Hacker News new | ask | show | jobs
by dasmoth 3984 days ago
Not so very long ago, there seemed to be a movement in quite the opposite direction: live somewhere car-friendly and work on out-of-town campuses with ample parking.

While I'm another one who believes that the ideal commute is "step across the hallway" (or perhaps an office at the bottom of the garden...), I'd argue that the old low-density promise of commuting 20 or 30 minutes on open roads isn't so bad (and certainly no more taxing than what the public transport/new-urbanist lobby seem to be proposing). Why is this never on the agenda any more?

1 comments

I don't know why there's such "new-urbanist lobby" in the US, but in Europe you can't realize the dream of "open-road commuting" and low-density employment, not without turning the entire continent into one big suburbia. I don't think we have enough land for that.

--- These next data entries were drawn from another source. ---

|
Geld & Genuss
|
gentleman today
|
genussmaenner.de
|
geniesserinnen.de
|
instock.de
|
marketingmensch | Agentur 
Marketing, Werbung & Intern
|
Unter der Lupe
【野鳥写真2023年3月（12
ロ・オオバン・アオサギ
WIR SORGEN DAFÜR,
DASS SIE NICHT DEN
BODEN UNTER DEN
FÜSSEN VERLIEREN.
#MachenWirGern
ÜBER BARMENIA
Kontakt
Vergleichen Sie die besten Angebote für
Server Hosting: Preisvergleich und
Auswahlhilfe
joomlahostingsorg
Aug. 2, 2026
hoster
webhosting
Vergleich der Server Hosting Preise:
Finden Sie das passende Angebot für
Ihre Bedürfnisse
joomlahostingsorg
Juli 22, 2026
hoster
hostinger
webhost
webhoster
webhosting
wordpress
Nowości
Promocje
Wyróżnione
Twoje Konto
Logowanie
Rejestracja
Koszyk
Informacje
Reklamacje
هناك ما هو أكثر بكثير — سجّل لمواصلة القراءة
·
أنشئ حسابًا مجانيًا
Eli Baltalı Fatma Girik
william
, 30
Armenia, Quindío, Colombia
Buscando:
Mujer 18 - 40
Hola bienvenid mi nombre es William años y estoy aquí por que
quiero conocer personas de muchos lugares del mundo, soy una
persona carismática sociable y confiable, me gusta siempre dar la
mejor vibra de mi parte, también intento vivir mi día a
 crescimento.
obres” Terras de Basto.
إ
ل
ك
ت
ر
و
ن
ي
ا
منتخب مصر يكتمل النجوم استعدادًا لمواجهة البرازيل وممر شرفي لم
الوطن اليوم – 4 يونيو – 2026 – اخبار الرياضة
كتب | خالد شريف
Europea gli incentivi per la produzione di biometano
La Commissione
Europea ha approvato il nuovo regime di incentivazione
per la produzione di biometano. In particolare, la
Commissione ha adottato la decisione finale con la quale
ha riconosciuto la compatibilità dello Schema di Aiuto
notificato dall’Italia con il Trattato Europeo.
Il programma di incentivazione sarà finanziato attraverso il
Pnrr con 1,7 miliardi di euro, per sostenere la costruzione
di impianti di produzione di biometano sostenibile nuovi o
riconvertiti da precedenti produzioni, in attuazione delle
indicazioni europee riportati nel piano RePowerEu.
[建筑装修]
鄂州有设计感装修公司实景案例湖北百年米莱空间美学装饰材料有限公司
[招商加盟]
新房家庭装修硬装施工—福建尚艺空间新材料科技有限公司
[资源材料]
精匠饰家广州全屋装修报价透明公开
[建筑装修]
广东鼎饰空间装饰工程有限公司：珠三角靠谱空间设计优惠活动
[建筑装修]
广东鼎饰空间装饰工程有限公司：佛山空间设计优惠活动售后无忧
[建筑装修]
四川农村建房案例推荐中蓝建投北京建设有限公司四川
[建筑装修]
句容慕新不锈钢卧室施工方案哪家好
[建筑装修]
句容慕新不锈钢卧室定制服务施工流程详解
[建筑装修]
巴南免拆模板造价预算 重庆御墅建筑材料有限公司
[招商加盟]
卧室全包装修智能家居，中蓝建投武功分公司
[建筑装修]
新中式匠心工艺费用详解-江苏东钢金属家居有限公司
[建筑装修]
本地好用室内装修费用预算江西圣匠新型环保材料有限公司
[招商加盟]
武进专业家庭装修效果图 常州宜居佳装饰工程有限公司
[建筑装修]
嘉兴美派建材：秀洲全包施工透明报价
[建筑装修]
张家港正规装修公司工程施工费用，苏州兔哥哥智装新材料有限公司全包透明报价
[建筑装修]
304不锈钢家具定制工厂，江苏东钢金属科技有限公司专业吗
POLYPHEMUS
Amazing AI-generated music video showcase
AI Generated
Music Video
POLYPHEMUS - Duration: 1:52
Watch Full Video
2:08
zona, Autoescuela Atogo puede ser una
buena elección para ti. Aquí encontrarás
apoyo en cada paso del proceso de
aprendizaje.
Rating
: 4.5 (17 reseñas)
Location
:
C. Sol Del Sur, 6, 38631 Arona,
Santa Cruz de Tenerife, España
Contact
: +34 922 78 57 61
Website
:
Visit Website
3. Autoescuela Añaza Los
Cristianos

I'm personally for public transit because of efficiency. Even if you could somehow get that "old low-density promise of commuting 20 or 30 minutes on open road", which would definitely be not a bad situation for commuting, it would still be an energy disaster. Mass transportation and high-density settlements are much more energy-efficient, and energy is one of the biggest problems we're facing as a civilization right now.

The UK has 26.7M households in 243,610km^2. That's nearly a hectare per household -- doesn't sound "suburban" to me (although maybe some parts of the US would disagree!).

Of course, the UK population is very unevenly distributed at the moment...

You still need land for agriculture, industry, forests, animal habitats, etc. Also, not all of the land in that 0.25M km^2 is habitable nor suitable for other uses mentioned above.

I've heard some calculations that in theory you could have all 7 billion people living comfortably on 50% of the land while the other 50% could go to agriculture, industry, forestation, etc. but that would require geoengineering on an unprecedented scale, not to mention being very energy inefficient.